In South African news media, there is little room for me to freely report from my Black lesbian perspective. When I worked for a newspaper on the community that I had spent my whole life in, I was expected to pitch stories to be understood by a White editor who had never been there. What the editor understood was how she imagined things to be, which is not how things actually are. Unlike in the United States, where gentrification has become cool, White South Africans are still influenced by the propaganda spread by the racist apartheid government, ensuring that people live separate lives and that White people don’t venture into townships.
One of the ways to survive in journalism is by being overly critical of the ruling party. I have found that the level of anger that is expected from a journalist reporting on the ruling party far surpasses the level of anger such a journalist is allowed to have against the injustices and murders that Black South Africans were subjected to under apartheid.
Writing for organizations that support diversity of gender and sexuality allows us to express ourselves in times of joy and sorrow.
This brings us to question the issue of agency. I often wonder who controls our anger, as South African citizens and as people tasked with the responsibility of reporting about the current, historical, and future affairs of our country. It seems as if the mainstream media outlets hold the button or remote of forgiveness, leisurely flipping through the channels and pages and deciding who and what will be forgiven. These outlets make no attempt to hide their biases and continue to erase what does not attract advertisers. But by now, the question should be: Who are these advertisers?

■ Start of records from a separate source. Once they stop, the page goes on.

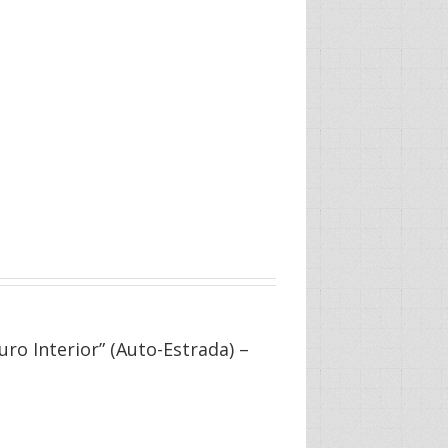
ro Interior” (Auto-Estrada) –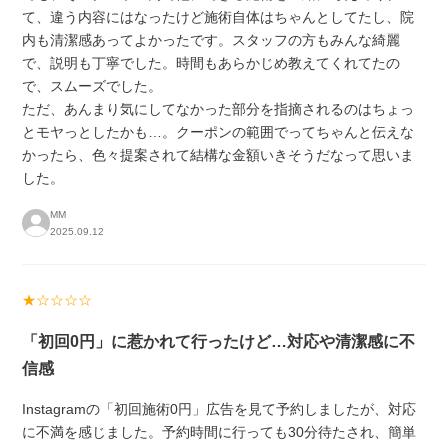
て、違う内容にはなったけど施術自体はちゃんとしてたし、院
内も清潔感あってよかったです。スタッフの方もみんな綺麗
で、説明も丁寧でした。時間もあらかじめ教えてくれてたの
で、スムーズでした。
ただ、あんまり気にしてなかった部分を指摘されるのはちょっ
とモヤっとしたかも…。クーポンの範囲でってちゃんと伝えな
かったら、色々提案されて結構な金額いきそうだなって思いま
した。
MM
2025.09.12
★☆☆☆☆
「初回0円」に惹かれて行ったけど…対応や清潔感に不
信感
Instagramの「初回施術0円」広告を見て予約しましたが、対応
に不満を感じました。予約時間に行っても30分待たされ、簡単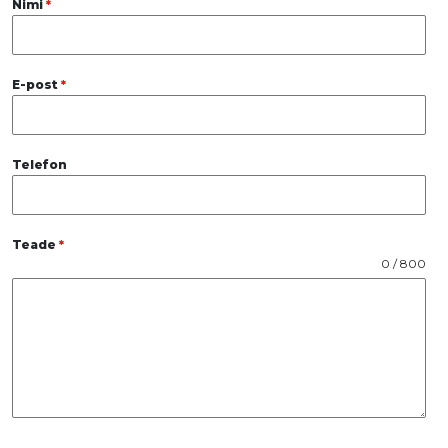
Nimi
*
E-post
*
Telefon
Teade
*
0 / 800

As a thirty-year-old Black lesbian from the township, the probability of me making the headlines as a hate-crime victim is high. My existence in any other context does not sell newspapers and is therefore of no interest to the advertisers, meaning my story will not live beyond that diary meeting. Writing for organizations that support diversity of gender and sexuality allows us to express ourselves in times of joy and sorrow.